Childbirth and Motherhood
Birth Stories: Pregnancy, Childbirth, and the Transition to Motherhood
Researchers: Melanie Bayly and Pamela Downe
Although scholars have increasingly described the Western “medicalization” of childbirth (e.g. Davis-Floyd, 1994, 2003; Hausman, 2005; Possamai-Inesedy, 2006), an alternative set of practices and discourse (which tend to be associated with midwifery) operate in direct critique of medicalization and position childbirth as a “natural” event (Beckett, 2005; MacDonald, 2006; Mansfield, 2008; Rooks, 1999). Contemporary maternity care in Canada incorporates aspects of both these models, and women may have choices about many different childbirth practices or options (for example, the choice of care provider, birth setting, and the use of pharmaceuticals for pain relief). In a contemporary Western context, women’s lived experiences of childbirth are likely informed by both medicalization and ideas of “natural” childbirth. Additionally, labor and birth are a woman’s physical passage into motherhood, a role which has strong sociocultural expectations. Women also engage in decision-making and make sense of their experiences in relation to culturally dominant ideas about mothering.

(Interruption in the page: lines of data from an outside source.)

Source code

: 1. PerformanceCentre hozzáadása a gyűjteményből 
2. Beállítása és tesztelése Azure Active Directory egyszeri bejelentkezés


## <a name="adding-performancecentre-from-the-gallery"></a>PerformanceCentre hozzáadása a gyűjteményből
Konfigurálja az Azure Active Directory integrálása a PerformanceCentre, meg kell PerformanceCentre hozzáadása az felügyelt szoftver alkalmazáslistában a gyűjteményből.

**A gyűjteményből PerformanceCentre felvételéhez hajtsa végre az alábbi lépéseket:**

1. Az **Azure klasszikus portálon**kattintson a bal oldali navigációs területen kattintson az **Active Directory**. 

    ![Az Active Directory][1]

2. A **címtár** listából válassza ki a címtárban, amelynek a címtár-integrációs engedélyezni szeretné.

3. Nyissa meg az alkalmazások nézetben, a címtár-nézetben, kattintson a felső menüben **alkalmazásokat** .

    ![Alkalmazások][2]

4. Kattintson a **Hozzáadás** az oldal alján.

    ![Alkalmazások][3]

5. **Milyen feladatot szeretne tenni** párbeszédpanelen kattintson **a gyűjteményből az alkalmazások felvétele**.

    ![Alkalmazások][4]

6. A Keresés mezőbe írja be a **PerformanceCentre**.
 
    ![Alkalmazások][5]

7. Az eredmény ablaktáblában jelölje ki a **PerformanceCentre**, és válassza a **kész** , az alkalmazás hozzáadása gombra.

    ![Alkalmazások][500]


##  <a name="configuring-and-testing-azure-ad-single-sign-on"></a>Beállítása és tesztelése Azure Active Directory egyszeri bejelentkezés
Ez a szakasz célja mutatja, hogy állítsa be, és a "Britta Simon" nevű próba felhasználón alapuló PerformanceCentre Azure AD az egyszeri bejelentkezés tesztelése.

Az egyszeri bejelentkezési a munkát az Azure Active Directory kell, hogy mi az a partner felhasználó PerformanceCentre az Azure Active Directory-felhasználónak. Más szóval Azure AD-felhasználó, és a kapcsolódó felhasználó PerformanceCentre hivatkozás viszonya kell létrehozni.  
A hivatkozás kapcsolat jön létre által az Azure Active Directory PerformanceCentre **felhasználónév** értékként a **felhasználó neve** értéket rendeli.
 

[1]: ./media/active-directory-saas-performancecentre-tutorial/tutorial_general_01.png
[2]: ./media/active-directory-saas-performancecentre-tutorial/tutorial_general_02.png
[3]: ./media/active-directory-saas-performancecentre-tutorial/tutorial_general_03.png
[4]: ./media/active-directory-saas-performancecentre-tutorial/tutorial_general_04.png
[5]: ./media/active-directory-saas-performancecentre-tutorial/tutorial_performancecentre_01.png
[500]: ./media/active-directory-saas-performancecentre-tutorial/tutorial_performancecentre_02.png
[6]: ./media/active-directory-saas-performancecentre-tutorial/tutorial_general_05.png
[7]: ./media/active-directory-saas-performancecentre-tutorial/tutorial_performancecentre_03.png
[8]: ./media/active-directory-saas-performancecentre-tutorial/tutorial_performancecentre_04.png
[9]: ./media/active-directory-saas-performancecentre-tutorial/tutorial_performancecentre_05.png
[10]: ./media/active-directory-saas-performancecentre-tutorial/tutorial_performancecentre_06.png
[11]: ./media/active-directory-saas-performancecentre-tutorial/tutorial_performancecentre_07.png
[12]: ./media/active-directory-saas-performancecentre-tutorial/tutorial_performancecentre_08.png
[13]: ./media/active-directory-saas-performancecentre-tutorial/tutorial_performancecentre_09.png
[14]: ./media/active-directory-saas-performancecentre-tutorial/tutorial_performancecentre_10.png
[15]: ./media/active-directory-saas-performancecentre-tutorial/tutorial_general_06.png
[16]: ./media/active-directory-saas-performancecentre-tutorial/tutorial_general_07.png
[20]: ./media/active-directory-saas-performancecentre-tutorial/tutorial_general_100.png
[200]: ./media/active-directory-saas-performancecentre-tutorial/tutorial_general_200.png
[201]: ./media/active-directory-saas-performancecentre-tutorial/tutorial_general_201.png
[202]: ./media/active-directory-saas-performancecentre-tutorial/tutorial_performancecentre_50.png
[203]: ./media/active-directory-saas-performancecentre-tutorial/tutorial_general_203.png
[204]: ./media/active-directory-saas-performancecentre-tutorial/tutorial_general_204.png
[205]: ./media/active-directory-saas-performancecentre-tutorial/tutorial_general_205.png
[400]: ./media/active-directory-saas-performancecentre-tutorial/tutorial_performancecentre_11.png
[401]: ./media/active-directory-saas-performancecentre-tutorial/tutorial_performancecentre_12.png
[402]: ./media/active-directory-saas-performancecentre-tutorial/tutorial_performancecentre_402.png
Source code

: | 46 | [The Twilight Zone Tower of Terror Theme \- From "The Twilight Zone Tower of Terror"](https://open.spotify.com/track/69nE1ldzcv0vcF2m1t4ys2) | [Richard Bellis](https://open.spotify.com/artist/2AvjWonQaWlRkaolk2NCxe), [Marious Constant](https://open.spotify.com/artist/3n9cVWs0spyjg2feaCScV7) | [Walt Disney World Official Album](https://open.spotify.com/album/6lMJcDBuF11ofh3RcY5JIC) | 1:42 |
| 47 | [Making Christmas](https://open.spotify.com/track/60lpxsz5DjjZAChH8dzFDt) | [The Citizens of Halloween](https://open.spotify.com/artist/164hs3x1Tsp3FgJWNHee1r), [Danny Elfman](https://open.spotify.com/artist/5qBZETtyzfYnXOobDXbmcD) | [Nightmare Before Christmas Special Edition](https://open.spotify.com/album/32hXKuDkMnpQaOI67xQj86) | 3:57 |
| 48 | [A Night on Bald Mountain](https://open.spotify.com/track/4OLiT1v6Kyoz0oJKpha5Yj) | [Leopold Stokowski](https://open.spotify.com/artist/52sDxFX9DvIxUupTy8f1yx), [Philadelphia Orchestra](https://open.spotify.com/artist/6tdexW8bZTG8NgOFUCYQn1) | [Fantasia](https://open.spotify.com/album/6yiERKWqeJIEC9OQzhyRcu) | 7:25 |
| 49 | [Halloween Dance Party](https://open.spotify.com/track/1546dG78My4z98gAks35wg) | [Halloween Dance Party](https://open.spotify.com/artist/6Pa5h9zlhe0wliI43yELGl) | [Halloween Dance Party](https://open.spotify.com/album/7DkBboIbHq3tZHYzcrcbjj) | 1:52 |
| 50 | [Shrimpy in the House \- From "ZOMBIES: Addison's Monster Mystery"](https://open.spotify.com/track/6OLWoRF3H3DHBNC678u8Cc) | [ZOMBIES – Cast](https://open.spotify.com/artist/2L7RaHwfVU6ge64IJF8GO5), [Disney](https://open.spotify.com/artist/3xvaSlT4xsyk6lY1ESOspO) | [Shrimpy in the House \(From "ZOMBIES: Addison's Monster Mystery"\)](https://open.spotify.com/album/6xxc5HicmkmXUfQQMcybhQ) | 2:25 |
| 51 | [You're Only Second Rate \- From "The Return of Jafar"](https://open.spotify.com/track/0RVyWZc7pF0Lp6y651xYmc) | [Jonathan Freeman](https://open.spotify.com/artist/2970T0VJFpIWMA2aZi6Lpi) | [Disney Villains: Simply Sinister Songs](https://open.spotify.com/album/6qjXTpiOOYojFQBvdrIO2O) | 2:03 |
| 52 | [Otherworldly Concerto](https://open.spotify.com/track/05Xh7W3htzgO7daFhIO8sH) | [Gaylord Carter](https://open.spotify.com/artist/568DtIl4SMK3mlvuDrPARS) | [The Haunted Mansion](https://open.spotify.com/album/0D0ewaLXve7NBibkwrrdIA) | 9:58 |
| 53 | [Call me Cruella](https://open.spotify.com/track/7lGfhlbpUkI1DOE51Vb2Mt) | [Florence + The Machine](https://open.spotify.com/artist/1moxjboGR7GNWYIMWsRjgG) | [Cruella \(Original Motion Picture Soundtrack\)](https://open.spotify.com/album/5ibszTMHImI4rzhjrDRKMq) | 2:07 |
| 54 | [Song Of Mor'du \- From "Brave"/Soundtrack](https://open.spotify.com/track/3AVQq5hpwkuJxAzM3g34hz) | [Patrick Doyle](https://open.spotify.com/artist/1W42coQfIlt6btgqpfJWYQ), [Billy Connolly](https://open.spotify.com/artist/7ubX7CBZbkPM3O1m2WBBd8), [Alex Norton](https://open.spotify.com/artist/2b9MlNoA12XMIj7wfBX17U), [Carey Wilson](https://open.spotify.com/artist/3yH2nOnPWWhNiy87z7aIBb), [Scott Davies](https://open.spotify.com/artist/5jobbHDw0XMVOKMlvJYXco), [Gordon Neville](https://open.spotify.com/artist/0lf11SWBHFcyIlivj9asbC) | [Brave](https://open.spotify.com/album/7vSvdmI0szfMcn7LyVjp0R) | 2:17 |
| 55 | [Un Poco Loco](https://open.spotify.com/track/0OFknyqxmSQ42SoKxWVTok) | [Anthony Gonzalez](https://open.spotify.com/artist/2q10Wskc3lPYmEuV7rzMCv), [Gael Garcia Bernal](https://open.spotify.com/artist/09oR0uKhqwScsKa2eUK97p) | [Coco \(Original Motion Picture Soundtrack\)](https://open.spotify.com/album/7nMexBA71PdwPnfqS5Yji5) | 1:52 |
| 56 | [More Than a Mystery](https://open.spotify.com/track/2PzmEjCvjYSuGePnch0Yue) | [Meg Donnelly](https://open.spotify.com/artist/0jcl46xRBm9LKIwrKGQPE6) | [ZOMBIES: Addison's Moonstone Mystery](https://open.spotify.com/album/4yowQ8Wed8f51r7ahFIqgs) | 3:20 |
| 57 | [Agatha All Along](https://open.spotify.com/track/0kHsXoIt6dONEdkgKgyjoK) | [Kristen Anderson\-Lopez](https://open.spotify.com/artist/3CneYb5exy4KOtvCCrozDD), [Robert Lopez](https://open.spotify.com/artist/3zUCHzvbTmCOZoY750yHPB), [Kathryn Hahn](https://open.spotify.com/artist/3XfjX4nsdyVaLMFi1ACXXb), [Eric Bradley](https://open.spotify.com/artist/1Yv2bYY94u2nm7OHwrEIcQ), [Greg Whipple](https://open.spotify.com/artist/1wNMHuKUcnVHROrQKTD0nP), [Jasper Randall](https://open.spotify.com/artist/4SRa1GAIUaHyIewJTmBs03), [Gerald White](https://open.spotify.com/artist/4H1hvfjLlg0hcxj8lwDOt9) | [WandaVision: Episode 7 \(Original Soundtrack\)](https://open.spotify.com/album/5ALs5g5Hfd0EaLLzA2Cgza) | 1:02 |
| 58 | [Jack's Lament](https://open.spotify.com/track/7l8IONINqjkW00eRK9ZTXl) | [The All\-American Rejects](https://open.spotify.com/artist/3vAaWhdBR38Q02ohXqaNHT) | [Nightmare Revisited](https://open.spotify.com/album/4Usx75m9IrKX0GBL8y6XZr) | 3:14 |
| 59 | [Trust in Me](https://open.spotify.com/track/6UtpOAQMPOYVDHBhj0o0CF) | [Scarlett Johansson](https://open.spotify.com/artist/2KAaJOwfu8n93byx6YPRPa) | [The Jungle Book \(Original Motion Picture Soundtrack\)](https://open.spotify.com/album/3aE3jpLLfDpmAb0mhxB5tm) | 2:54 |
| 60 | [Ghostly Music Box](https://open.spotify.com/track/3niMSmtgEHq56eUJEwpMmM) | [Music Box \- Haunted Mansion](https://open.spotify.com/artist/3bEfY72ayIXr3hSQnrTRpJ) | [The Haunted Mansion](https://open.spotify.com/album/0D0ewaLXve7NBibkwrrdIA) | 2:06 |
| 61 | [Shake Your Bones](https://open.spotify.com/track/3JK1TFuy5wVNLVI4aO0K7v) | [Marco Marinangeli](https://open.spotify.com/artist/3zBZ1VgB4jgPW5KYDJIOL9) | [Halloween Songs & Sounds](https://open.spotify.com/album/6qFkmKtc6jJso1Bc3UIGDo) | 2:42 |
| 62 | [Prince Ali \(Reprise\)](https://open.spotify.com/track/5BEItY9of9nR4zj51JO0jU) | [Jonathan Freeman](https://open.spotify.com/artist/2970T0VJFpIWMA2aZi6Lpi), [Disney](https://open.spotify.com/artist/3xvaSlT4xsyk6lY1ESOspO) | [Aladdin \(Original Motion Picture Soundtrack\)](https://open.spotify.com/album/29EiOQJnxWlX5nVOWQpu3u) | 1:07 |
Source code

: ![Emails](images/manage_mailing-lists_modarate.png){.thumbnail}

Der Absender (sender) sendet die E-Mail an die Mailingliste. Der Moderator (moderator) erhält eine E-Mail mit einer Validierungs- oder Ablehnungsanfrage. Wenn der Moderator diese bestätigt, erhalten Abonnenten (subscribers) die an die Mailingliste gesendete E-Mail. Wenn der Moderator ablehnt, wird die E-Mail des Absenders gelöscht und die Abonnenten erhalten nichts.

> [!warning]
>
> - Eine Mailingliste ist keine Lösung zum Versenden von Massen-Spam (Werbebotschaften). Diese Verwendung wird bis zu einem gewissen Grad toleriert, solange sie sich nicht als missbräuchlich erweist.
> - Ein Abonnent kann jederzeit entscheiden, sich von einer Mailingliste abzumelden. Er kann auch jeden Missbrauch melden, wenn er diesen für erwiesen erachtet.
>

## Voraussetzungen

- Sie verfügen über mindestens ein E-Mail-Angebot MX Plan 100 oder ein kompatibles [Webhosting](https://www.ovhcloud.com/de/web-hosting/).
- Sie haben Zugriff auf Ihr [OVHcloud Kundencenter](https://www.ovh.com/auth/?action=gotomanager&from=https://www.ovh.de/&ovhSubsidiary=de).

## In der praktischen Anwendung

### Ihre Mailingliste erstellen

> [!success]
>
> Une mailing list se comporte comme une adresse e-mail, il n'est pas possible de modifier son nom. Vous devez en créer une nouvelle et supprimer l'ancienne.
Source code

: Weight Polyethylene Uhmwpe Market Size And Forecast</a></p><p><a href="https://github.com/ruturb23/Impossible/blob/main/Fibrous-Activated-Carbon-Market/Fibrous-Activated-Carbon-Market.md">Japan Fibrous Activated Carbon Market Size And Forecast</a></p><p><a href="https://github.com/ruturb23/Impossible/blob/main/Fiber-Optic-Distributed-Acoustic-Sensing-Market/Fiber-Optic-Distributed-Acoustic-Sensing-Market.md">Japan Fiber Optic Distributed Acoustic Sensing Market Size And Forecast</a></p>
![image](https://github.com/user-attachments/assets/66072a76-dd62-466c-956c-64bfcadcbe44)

The overall purpose of this research is therefore to understand: a) how women morally position various childbirth related options, interventions, decisions, and experiences within their narratives of childbirth; and b) to explore how these narratives engage larger discourses of childbirth and mothering. This goal is being achieved through interviews with women who have given birth in the past year on their experiences with pregnancy, childbirth, and motherhood. The resulting data is being analysed qualitatively, using a narrative analysis approach.
This is an important topic because women may experience distress and/or disapproval and stigma from others when their birth and transition into motherhood does not align with prevailing ideals. Efforts to live up to maternal ideals may be at the core of “what is at stake” for child-bearing women, and have a substantial impact on their birth-related decisions and experiences. The results of this study are expected to aid in the understanding of the different ways women value and make sense of their pre-, intra-, and post-partum decisions and experiences. Translating this knowledge to maternity care providers may help optimize quality of care and help ease women’s transition to motherhood.